● TASK DETAILS:
Leave the pictures out and repeat the rest of the data below exactly.

● GIVEN DATA:

────────

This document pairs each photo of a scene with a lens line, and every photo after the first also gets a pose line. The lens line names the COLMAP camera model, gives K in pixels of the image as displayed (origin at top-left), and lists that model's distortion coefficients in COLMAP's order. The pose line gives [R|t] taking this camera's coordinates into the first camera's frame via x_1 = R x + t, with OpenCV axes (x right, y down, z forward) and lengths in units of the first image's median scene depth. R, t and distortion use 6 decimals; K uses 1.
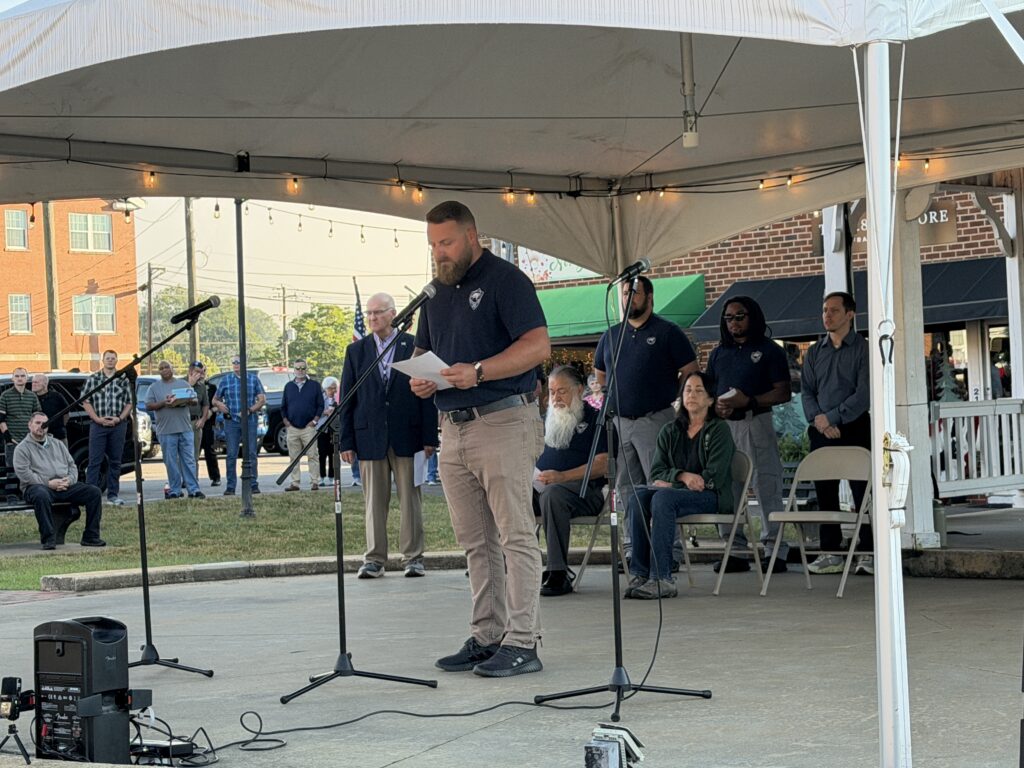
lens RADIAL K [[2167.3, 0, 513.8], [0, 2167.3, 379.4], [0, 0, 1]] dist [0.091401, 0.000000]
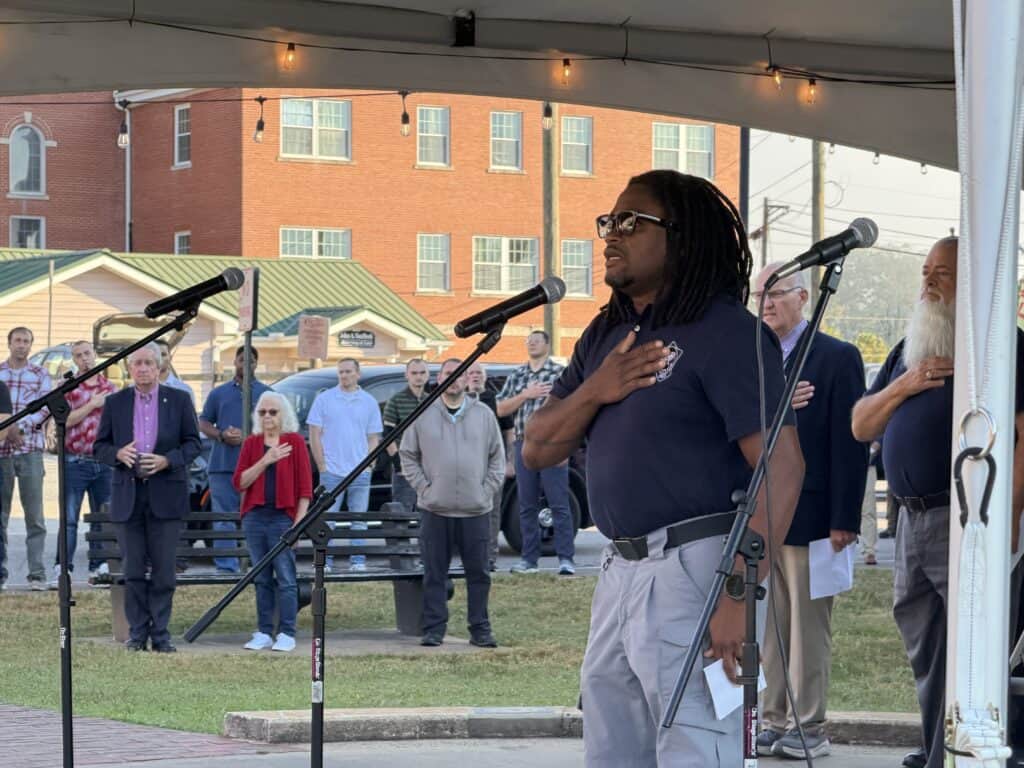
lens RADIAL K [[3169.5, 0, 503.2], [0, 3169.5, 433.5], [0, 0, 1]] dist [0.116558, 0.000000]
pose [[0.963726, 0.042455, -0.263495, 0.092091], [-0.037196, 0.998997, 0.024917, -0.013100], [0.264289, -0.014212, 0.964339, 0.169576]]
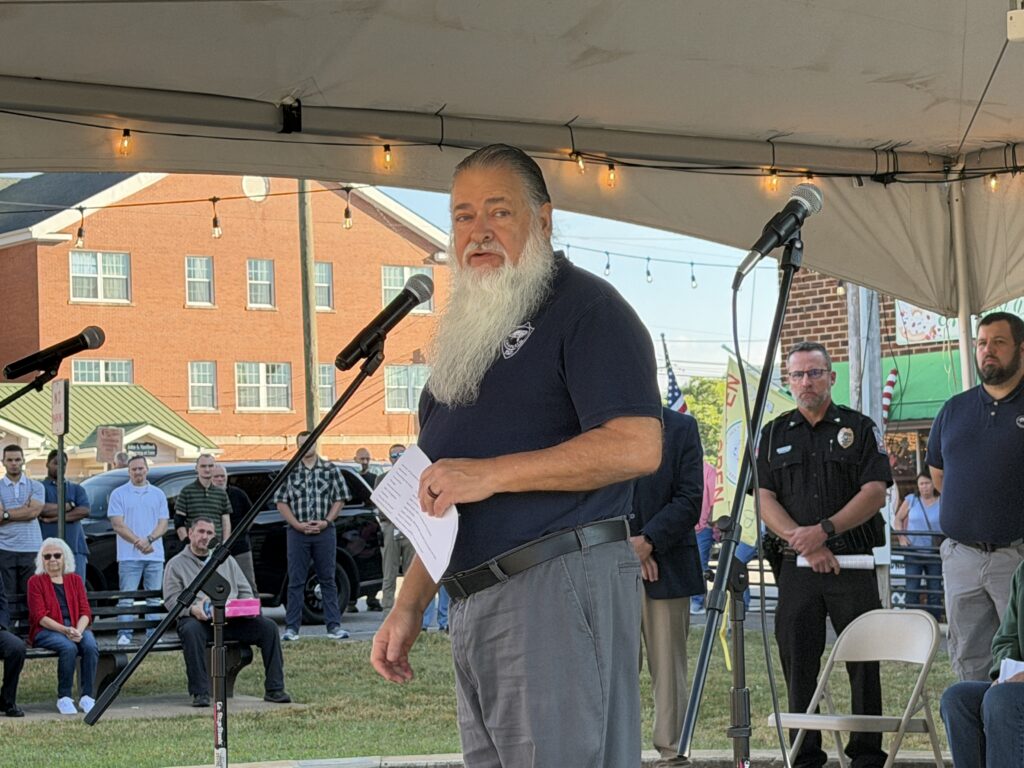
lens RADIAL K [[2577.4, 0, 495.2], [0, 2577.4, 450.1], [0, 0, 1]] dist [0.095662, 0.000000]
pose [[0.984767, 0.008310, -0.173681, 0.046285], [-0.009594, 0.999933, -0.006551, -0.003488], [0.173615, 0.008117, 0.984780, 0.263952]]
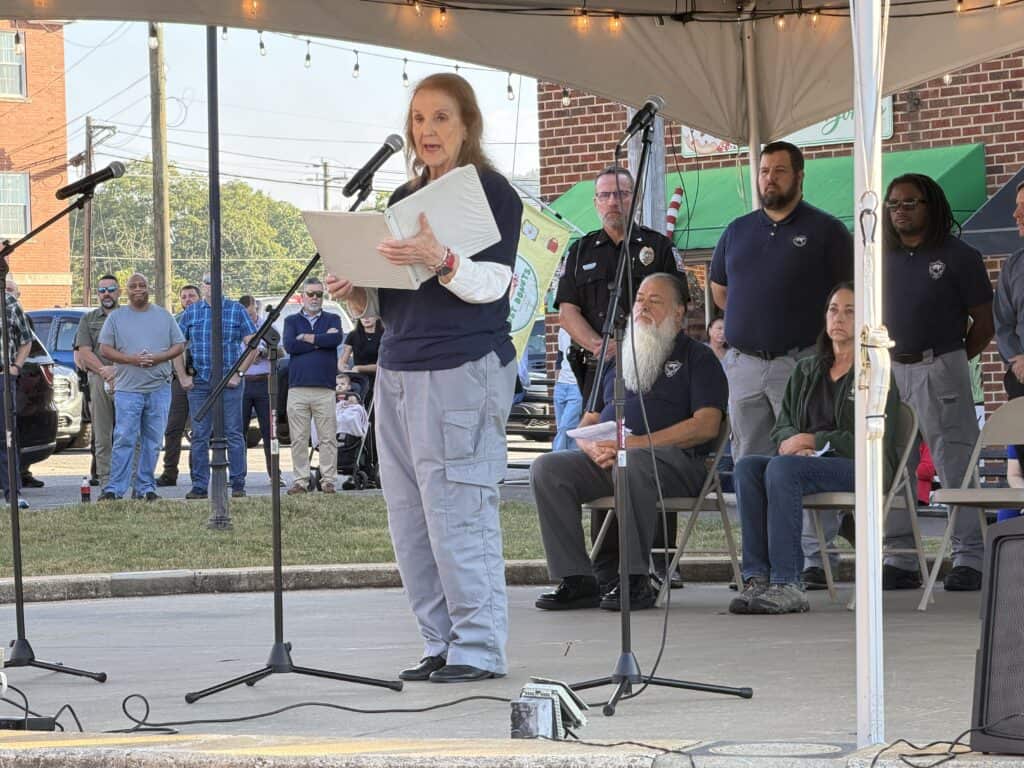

────────

● ANSWER TO THIS EXERCISE:
This document pairs each photo of a scene with a lens line, and every photo after the first also gets a pose line. The lens line names the COLMAP camera model, gives K in pixels of the image as displayed (origin at top-left), and lists that model's distortion coefficients in COLMAP's order. The pose line gives [R|t] taking this camera's coordinates into the first camera's frame via x_1 = R x + t, with OpenCV axes (x right, y down, z forward) and lengths in units of the first image's median scene depth. R, t and distortion use 6 decimals; K uses 1.
lens RADIAL K [[2167.3, 0, 513.8], [0, 2167.3, 379.4], [0, 0, 1]] dist [0.091401, 0.000000]
lens RADIAL K [[3169.5, 0, 503.2], [0, 3169.5, 433.5], [0, 0, 1]] dist [0.116558, 0.000000]
pose [[0.963726, 0.042455, -0.263495, 0.092091], [-0.037196, 0.998997, 0.024917, -0.013100], [0.264289, -0.014212, 0.964339, 0.169576]]
lens RADIAL K [[2577.4, 0, 495.2], [0, 2577.4, 450.1], [0, 0, 1]] dist [0.095662, 0.000000]
pose [[0.984767, 0.008310, -0.173681, 0.046285], [-0.009594, 0.999933, -0.006551, -0.003488], [0.173615, 0.008117, 0.984780, 0.263952]]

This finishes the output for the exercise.